Problem details: Take the lines below beginning at the line that has "middle pip: (207, 89)" and stopping after the line that has "thumb ip: (265, 97)", and print them exactly as they are, with no other lines.

Data under study:
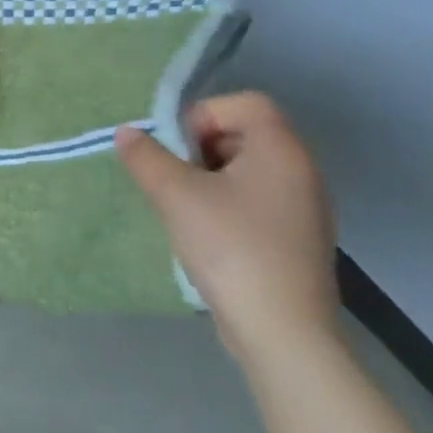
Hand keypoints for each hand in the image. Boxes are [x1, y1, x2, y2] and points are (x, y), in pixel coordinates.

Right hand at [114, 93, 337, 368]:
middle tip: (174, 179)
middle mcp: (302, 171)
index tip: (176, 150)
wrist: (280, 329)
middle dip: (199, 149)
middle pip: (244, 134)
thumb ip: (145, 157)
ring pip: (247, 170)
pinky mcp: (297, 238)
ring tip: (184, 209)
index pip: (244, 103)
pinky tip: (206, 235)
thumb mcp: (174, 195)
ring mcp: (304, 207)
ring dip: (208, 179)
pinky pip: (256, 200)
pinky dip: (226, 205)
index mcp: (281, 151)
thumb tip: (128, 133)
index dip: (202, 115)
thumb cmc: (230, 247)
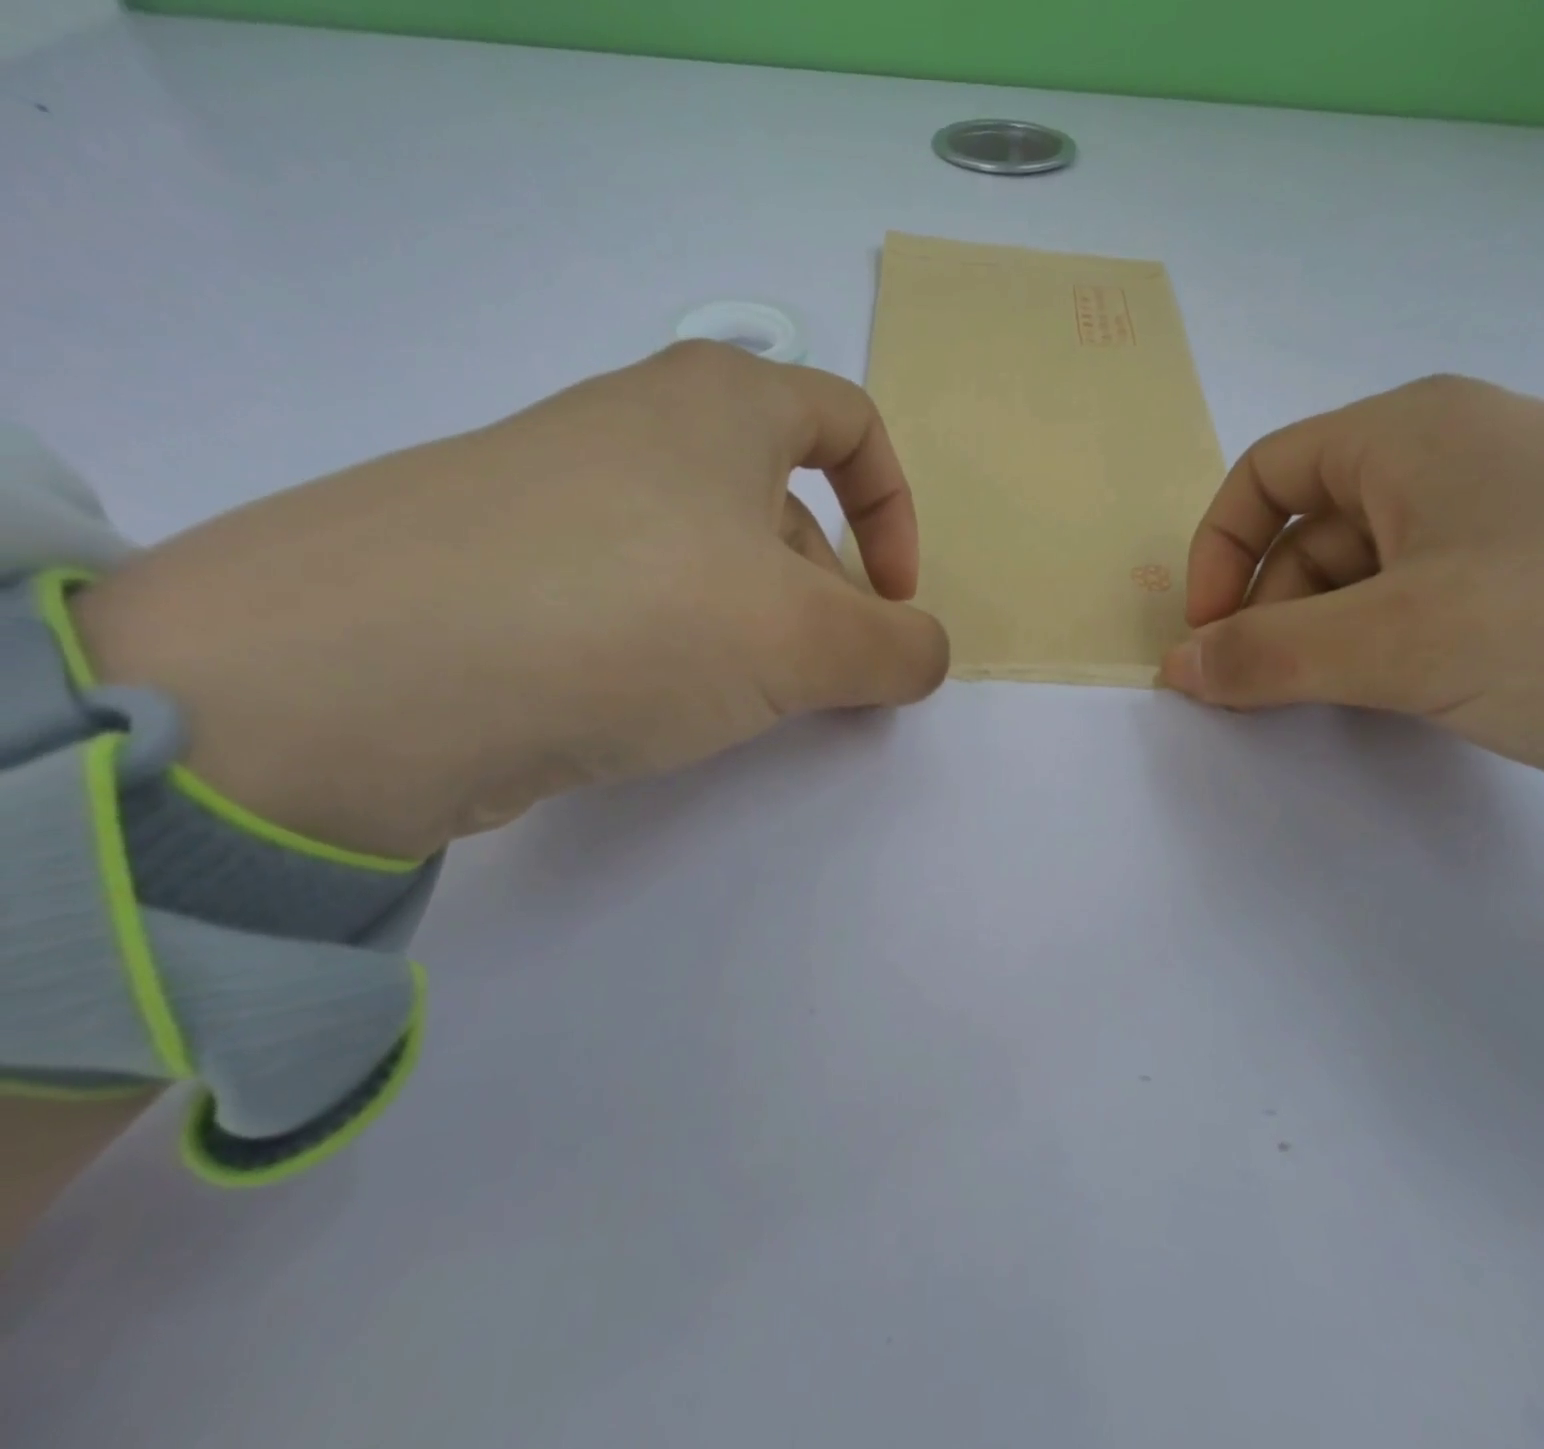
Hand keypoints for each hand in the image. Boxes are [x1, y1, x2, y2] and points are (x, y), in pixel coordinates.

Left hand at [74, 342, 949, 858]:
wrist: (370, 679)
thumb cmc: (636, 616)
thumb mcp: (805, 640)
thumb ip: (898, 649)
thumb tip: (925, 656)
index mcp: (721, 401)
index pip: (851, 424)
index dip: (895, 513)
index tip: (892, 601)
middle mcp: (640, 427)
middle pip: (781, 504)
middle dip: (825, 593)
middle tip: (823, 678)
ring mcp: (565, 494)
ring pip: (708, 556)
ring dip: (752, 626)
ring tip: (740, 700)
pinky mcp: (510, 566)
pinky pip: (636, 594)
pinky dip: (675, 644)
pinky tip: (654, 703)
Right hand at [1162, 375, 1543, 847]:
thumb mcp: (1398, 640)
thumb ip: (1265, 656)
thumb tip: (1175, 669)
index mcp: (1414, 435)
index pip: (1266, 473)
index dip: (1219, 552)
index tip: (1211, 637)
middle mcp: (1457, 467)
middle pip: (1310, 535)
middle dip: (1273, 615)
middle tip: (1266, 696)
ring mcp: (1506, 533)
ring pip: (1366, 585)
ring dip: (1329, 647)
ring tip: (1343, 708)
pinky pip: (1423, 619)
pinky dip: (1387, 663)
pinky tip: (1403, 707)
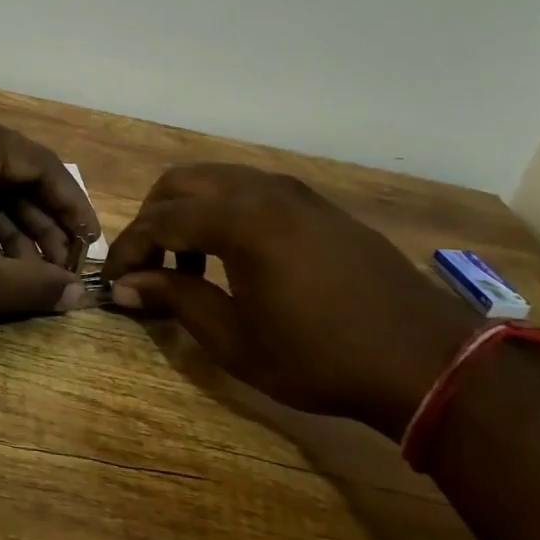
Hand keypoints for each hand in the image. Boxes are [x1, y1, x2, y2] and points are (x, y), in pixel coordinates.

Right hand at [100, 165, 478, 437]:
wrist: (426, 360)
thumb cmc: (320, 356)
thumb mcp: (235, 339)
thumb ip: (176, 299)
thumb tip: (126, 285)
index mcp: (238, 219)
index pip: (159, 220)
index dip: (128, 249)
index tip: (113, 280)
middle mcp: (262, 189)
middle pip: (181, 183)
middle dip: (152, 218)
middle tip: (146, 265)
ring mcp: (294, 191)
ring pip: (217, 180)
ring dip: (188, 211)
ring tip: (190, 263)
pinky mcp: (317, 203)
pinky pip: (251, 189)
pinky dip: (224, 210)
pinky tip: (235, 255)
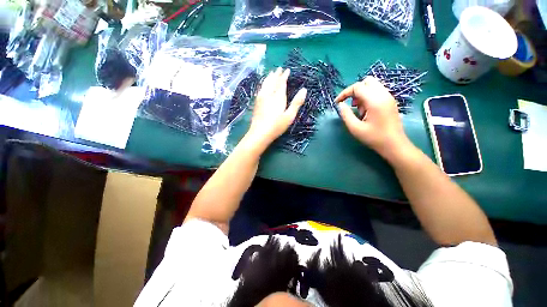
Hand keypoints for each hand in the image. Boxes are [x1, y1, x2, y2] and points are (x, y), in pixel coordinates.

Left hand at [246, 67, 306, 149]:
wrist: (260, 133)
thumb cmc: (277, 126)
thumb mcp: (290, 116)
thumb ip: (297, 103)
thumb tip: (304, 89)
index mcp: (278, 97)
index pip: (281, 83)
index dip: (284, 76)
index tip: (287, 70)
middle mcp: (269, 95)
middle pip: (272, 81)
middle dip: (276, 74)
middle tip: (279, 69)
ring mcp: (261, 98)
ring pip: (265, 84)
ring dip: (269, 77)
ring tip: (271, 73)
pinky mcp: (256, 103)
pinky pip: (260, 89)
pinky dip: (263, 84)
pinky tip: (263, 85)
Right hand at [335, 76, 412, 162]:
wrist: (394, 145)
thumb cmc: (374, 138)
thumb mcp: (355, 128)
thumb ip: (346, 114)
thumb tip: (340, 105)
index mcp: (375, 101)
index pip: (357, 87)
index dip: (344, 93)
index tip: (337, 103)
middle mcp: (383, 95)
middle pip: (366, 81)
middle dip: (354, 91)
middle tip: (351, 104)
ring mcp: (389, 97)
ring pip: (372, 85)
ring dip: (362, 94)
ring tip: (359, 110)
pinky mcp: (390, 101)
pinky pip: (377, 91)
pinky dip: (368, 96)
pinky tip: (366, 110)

* * *

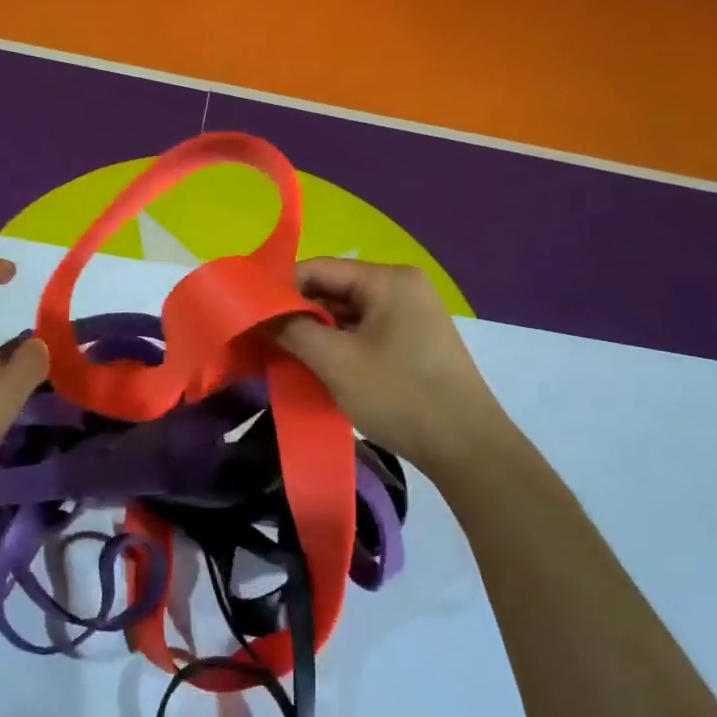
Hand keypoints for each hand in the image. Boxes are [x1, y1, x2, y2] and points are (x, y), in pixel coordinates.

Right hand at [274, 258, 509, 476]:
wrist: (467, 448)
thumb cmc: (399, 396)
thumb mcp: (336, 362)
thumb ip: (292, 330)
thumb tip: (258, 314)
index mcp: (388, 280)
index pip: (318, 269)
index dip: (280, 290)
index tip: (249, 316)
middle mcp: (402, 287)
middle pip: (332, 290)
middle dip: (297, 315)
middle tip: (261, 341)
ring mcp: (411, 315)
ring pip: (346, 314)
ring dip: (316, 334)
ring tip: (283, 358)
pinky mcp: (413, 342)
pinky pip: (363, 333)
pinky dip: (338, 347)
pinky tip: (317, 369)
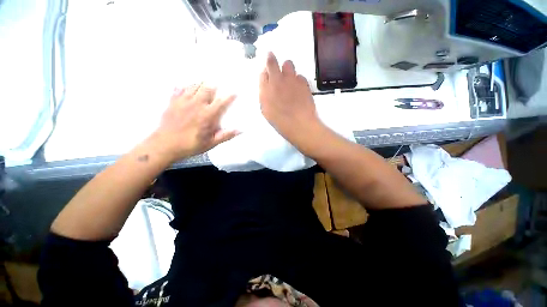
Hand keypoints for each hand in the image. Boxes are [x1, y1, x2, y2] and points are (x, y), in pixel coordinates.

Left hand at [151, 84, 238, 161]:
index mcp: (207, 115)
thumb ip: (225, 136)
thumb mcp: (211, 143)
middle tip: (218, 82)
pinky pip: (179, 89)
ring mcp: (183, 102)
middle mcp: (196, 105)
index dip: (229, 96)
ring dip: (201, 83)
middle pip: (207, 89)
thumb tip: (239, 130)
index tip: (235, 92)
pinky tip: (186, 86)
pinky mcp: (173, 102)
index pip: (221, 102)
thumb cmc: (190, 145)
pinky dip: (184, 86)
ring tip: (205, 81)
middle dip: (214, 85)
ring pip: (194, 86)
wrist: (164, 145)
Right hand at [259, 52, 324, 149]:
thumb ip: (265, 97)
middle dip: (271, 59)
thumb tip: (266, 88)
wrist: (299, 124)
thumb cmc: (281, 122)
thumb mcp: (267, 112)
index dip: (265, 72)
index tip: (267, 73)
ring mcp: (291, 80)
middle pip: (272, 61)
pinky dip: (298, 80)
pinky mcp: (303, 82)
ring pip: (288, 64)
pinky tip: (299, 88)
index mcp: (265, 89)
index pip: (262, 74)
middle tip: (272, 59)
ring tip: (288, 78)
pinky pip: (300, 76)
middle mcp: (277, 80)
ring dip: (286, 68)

* * *

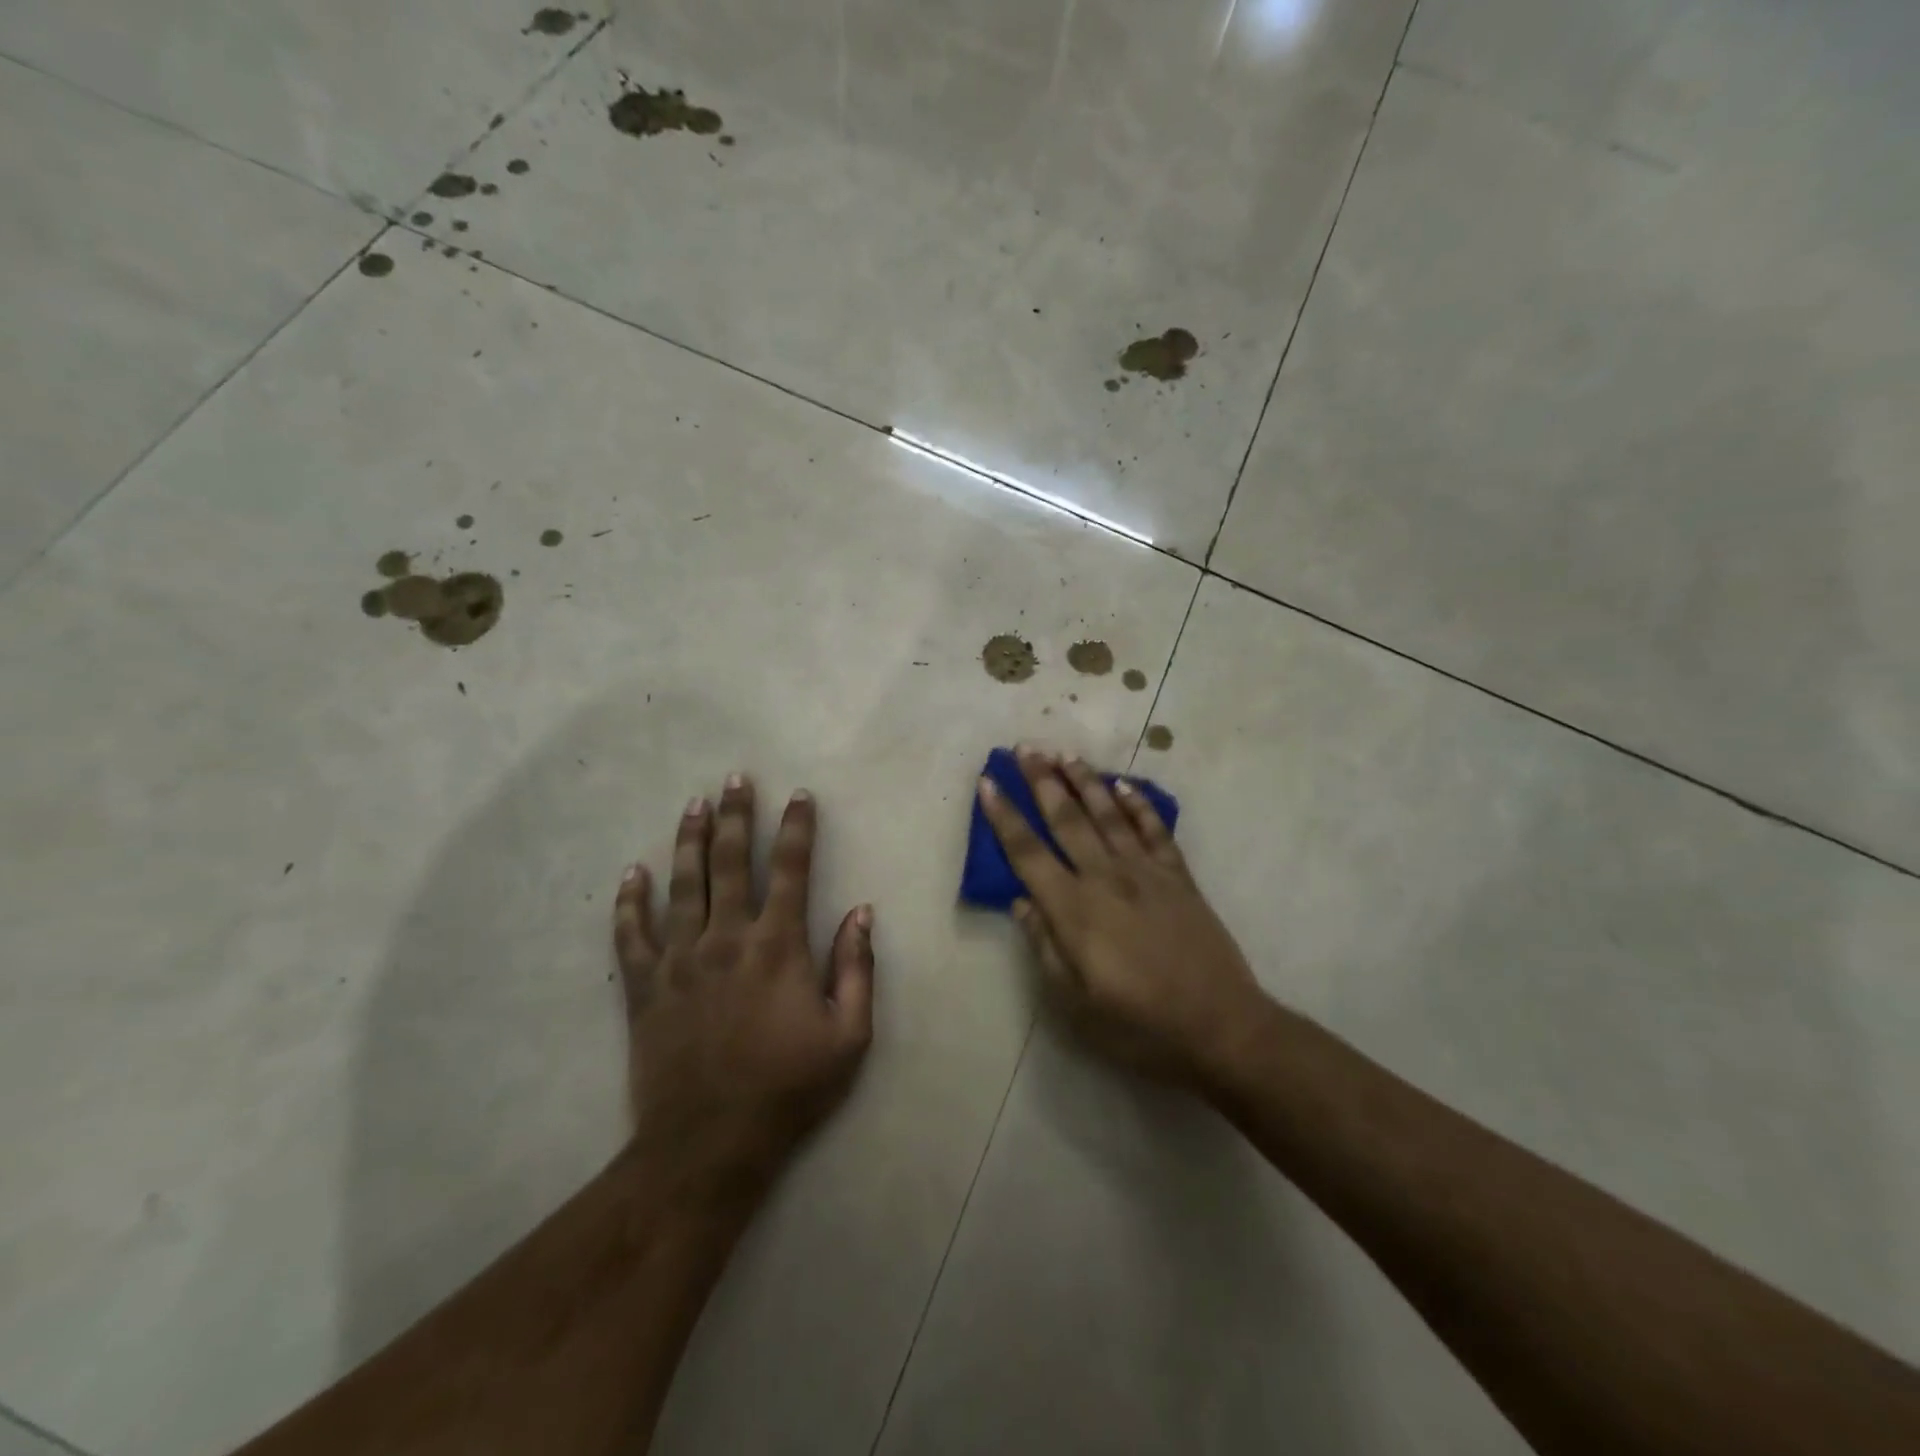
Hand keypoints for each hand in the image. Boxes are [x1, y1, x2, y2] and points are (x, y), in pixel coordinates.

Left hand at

Problem solution:
middle pip: (207, 89)
thumb tip: (239, 130)
index tip: (235, 92)
pinky tip: (186, 86)
pinky mcp: (173, 102)
index pip: (221, 102)
thumb cmc: (190, 145)
pinky dip: (184, 86)
ring tip: (205, 81)
middle dip: (214, 85)
ring pip: (194, 86)
wrist: (164, 145)
Right hand at [259, 52, 324, 149]:
thumb ip: (265, 97)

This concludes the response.